The stock price of BCI is below the $100 strike price (e.g., it’s at $98).

  • The put option is “in-the-money” and will be assigned. Your broker will automatically use your secured $10,000 to buy 100 shares of BCI for the agreed-upon price of $100 per share.
  • Result: You now own 100 shares of the company you wanted. More importantly, your effective cost basis is lower than the price you agreed to pay.
    • Cost Basis Calculation: Strike Price – Premium Received = $100 – $1.50 = $98.50 per share.
  • This is a successful outcome. You acquired a great company at an effective price that was even better than your original target. Now that you own the shares, you can begin selling covered calls against them, if you want to, and collect dividends (if this company pays dividends), or wait until it increases in value and sell. Caution: while your holding the stock it may also drop in value, however, if you have chosen your stock wisely that is a longshot…but it happens.

Step 4: Managing Your Position Before Expiration

You don’t have to wait until expiration. You have the flexibility to manage your position at any time.
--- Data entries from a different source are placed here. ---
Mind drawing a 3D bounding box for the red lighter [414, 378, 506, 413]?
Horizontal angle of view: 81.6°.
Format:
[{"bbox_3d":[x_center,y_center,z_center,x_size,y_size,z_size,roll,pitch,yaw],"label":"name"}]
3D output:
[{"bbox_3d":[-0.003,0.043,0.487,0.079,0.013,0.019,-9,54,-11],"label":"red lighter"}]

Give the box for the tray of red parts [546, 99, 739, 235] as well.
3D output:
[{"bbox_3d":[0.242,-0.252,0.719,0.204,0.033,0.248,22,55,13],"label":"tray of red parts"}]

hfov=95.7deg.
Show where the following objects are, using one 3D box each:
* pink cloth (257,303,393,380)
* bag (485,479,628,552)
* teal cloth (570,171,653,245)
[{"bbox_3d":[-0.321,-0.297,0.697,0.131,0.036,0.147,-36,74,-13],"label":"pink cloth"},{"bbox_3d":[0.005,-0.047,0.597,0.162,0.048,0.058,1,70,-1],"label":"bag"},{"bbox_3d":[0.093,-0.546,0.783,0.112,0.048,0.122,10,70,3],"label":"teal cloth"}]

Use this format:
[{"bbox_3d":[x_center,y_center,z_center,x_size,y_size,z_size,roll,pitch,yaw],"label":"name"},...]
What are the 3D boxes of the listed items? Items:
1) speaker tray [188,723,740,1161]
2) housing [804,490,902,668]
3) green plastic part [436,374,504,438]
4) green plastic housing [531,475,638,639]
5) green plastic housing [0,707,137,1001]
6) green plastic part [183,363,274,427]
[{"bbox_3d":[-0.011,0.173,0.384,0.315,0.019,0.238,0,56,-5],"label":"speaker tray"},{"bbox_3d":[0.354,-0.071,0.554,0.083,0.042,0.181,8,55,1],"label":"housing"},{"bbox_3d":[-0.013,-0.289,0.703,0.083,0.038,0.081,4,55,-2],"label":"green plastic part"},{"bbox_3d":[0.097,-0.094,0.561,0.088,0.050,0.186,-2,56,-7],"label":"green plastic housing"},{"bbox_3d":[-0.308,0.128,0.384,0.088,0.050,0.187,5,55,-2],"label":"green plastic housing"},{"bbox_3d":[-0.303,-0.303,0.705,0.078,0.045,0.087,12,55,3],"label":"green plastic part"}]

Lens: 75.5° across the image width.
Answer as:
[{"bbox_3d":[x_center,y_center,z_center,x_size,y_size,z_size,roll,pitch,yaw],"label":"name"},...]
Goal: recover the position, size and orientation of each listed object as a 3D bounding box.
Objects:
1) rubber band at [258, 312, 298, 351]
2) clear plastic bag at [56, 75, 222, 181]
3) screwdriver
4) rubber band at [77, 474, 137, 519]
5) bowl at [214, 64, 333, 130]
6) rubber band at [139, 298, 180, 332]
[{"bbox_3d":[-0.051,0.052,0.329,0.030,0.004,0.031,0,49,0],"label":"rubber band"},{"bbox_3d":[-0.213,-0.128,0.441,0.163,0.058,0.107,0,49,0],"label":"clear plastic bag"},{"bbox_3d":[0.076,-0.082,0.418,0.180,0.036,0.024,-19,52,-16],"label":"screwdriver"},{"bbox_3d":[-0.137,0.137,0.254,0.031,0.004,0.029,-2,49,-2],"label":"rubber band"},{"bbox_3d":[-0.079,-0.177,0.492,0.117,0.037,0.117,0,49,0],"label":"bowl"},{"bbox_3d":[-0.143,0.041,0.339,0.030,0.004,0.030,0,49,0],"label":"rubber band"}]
  • Closing the Position Early: If after a couple of weeks (or days), the stock price has risen and the put option you sold for $1.50 has decayed to just $0.20, you can choose to “Buy to Close” the position. This would cost you $20, locking in a net profit of $130 ($150 received – $20 paid) and releasing your secured cash immediately.
  • “Rolling” the Position: If the stock is hovering near your strike price and you’d rather continue generating income than buy the stock just yet, you can “roll” the position. This involves buying back your current put and selling a new one with a later expiration date and often a lower strike price, usually for another net credit.

The Main Risk You Must Understand

  1. Stock Price Falls Dramatically: This is the primary risk of the strategy. If BCI’s stock price were to plummet to $80 due to bad news, you are still obligated to buy the shares at the $100 strike price. You would immediately have an unrealized loss of $20 per share (though cushioned slightly by the $1.50 premium you received). This risk highlights why the golden rule is so important: you must only sell puts on high-quality companies you are comfortable owning, even if the price drops after you buy them.

Congratulations! You now have a complete framework for using the Cash-Secured Put strategy to either generate income from your cash or acquire great companies at a discount.